Open eaton opened 1 year ago
This was encountered a second time with an endlessly repeating /~/~/~/~/~/~/~ URL; there are some expensive generalized solutions, and some error-prone heuristics; we might have to choose between them.
One potential solution is to check the referer's path, then the current URL's path. If the difference between them repeats 1-n times, consider it a dead-end looping URL. That won't help prevent the "first-tier" explosion of bad URLs, but can help us avoid following them infinitely-deep.
Simple checking of repeated URL elements is now in place and will ship with the 0.9.19 release; it catches the https://example.com/~/~/~
URLs, but isn't yet smart enough to identify the "missing protocol resulted in a full URL being appended to the baseURL" problem in the very first example that started this issue.
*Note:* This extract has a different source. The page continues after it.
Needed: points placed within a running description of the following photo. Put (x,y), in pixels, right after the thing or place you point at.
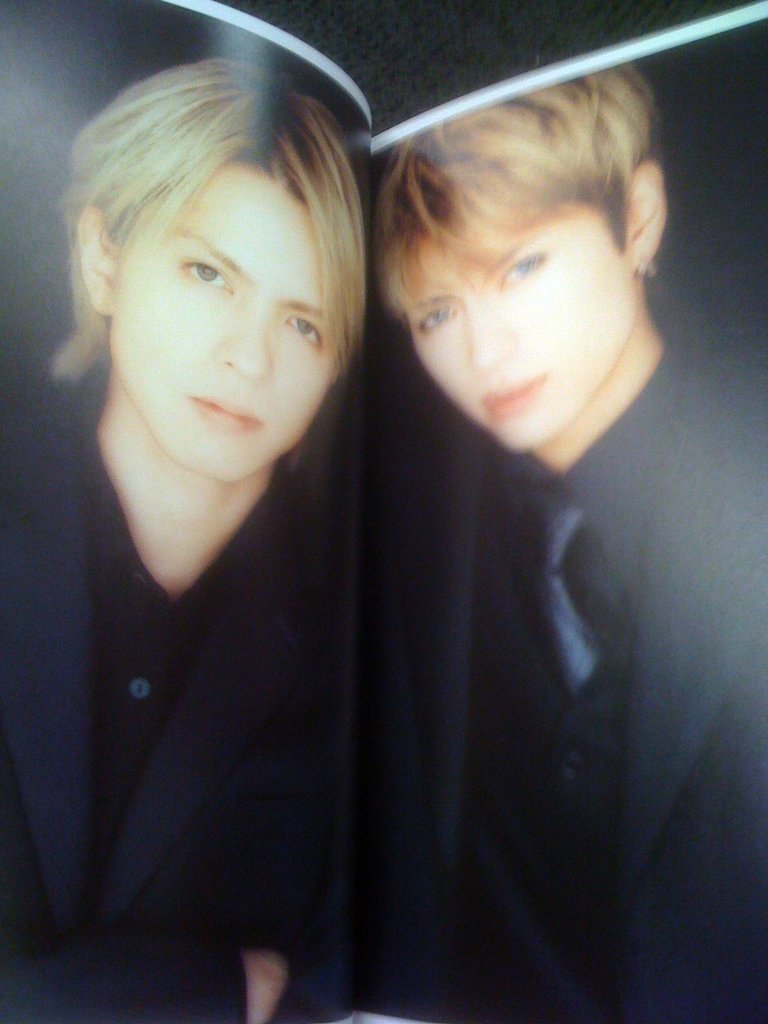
In the picture I can see two photos (337,643) of two people (291,695). These people (587,560) are wearing clothes (324,876). The background of the image (418,9) is dark.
Fun twist: https://blog.education.nationalgeographic.org/2013/09/24/jerusalem-the-movie-explores-tolerance-themes
shows off a special hellscape that generates infinitely expanding paths with an extra suffix. i.e., visiting:
/2013/09/24/jerusalem-the-movie-explores-tolerance-themes
Results in one of the links including the following URL:
/2013/09/24/jerusalem-the-movie-explores-tolerance-themes/NatGeoEd.org/Jerusalem
And visiting it results in one of the links including:
/2013/09/24/jerusalem-the-movie-explores-tolerance-themes/NatGeoEd.org/NatGeoEd.org/Jerusalem
Right now our recursion detector assumes that the duplication will only occur at the end of the URL; this needs to be reassessed.
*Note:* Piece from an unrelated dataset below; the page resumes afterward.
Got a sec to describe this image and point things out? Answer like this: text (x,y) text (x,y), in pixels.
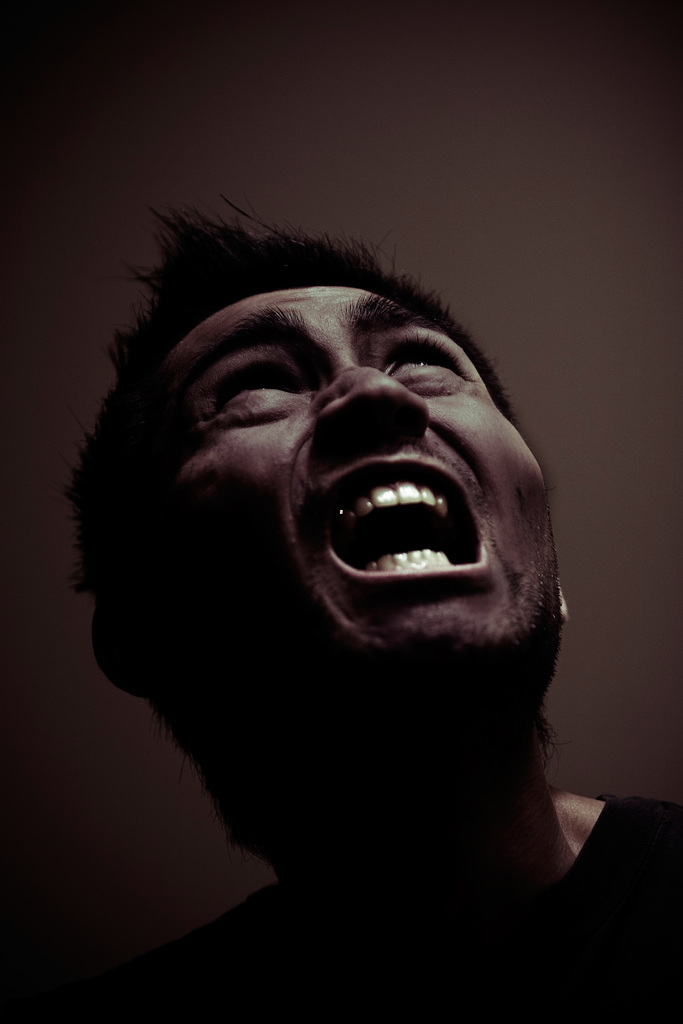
In the image we can see there is a person (390,646) and the image is in black and white colour.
In some situations where dynamic pages are generated based on the incoming URL, and links can be entered without a proper protocol, it's easy for some CMSs to generate infinite exploding URL trees. For example:
We need to figure out if there's a good way to detect these scenarios; even a brute force check is probably preferable to a hung crawl or (worse) a dataset that's trashed and has to be re-crawled.